Section 6 Worker Rights
a. The Right of Association
Labor-management relations in Liechtenstein are conducted according to the Swiss Code of Obligations. All workers, including foreign workers in Liechtenstein, have the freedom to associate, join the unions of their choice, and select their union representatives. The existing social peace, in part due to the high standard of living, has resulted in a low demand for organized worker representation. The one trade union comprises 13 percent of the work force but looks after the interest of nonmembers as well. It is a member of the World Confederation of Labor, although it is represented at meetings by the Swiss National Christian Trade Union. Workers have the right to strike except in certain work categories, as outlined in work contracts and agreed to by the employees concerned. Labor unrest is virtually nonexistent. No strikes are known to have taken place in the last 25 years. Liechtenstein's law does not have specific protections for strikers. Employers may dismiss employees for "refusal to work." Such dismissals may be contested.
b. The Right To Organize and Bargain Collectively
The law provides workers the right to organize and bargain collectively. This right is recognized for all professions. Because of Liechtenstein's reliance on Swiss practice, collective bargaining agreements are, as a practical matter, generally adapted from similar agreements already negotiated by Swiss industry. Agreements so adopted have not been contested in the past 25 years. The last such agreement came into force in January 1989 in the metals industry. There are no export processing zones.
c. Prohibition of Forced or Compulsory Labor
Forced or compulsory labor is prohibited by law and does not exist in practice.

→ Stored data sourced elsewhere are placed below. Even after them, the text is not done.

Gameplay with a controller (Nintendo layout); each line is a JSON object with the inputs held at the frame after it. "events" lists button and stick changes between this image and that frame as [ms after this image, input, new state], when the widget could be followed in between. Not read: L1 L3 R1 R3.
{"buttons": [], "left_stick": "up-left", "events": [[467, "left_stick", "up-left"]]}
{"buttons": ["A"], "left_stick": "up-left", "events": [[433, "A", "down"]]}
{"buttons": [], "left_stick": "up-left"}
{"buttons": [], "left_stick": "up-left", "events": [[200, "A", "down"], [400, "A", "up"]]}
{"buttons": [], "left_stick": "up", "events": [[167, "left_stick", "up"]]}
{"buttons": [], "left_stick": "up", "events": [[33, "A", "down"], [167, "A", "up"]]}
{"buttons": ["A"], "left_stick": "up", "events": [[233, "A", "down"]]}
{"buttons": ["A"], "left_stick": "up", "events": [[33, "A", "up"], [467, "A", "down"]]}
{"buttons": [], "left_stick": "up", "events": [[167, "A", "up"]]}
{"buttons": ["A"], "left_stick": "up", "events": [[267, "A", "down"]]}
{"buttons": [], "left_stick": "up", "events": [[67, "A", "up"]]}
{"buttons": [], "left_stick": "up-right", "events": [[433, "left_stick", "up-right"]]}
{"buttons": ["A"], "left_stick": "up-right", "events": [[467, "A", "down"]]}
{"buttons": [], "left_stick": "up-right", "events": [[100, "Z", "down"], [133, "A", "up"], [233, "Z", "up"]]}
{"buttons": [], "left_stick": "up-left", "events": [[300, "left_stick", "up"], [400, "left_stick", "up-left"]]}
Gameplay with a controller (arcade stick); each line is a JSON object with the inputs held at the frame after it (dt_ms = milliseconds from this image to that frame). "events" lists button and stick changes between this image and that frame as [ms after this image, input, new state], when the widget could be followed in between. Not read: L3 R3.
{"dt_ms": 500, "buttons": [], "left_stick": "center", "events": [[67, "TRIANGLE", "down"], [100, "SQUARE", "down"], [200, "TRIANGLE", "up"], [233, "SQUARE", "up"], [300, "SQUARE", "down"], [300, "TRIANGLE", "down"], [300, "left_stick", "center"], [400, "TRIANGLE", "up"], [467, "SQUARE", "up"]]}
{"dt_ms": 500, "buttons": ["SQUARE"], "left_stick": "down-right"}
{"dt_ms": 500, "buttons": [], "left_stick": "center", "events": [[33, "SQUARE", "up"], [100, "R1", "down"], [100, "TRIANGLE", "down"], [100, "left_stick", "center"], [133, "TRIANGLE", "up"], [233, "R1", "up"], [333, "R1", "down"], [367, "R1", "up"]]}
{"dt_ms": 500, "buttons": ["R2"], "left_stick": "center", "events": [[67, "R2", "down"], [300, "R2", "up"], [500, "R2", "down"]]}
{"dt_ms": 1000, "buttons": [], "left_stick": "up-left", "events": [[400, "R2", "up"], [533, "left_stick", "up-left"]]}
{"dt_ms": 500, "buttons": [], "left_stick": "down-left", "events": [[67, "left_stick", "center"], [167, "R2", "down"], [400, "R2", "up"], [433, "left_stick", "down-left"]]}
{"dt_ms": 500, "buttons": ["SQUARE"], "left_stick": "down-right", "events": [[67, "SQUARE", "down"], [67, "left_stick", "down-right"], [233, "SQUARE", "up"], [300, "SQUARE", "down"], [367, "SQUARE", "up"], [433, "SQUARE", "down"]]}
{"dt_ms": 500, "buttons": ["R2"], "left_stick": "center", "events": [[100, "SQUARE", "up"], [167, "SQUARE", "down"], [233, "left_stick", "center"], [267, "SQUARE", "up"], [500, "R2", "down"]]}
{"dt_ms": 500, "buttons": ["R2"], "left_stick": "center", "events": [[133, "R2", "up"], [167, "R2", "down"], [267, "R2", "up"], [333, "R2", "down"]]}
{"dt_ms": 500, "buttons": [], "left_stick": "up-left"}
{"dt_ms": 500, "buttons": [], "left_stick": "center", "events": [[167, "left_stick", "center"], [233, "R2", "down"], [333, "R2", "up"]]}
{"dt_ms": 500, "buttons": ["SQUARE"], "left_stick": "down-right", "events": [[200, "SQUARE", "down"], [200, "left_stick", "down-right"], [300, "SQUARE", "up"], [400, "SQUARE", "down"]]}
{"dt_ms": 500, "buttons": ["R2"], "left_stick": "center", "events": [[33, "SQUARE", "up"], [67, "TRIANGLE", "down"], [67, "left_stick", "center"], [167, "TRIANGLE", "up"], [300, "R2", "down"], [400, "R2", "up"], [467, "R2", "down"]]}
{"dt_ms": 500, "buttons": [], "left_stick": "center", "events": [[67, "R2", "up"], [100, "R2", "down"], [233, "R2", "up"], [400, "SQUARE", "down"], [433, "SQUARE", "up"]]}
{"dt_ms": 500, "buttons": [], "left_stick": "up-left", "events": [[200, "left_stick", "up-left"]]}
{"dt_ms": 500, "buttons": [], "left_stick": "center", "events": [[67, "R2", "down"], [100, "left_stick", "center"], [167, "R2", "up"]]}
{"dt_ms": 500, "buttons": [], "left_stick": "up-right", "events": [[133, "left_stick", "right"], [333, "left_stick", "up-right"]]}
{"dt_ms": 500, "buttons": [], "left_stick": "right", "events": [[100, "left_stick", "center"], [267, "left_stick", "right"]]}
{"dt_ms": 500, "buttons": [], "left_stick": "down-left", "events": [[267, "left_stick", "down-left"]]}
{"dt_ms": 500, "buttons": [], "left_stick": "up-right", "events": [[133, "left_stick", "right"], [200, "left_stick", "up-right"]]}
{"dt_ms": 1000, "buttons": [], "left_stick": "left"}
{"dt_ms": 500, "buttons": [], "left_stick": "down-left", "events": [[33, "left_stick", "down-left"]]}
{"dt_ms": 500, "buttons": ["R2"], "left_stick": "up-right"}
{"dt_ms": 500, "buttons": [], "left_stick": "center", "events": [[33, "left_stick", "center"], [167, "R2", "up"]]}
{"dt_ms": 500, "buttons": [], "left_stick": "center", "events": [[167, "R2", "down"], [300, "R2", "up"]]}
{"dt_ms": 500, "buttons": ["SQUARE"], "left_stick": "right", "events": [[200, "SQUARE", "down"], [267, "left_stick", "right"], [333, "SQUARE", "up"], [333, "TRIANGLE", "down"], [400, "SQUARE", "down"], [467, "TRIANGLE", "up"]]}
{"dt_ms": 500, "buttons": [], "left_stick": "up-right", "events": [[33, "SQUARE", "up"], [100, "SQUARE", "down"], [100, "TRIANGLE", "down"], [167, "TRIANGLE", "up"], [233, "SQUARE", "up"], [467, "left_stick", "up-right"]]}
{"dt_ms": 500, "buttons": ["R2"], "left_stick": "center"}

d. Minimum Age for Employment of Children
The employment of children under the age of 15 is prohibited. Children are required to remain in school for 9 years. Child labor laws are enforced by the Government, and adolescent workers are provided special protection by law.
e. Acceptable Conditions of Work
There is no national minimum wage; wages are high. The law sets the maximum workweek at 45 hours for white collar workers and employees of industrial firms. The maximum in other areas is 50 hours. In practice, the average workweek is 40 to 43 hours. Workers under the age of 20 receive a minimum of 5 weeks of vacation. After they are 20 they receive a minimum of 4 weeks. Occupational health and safety standards are set by law and protect the worker in the workplace. A safe working environment is enforced by the Department for Worker Safety. The trade union also monitors working conditions. There were no allegations of worker rights abuses, other than disputes over contractual obligations.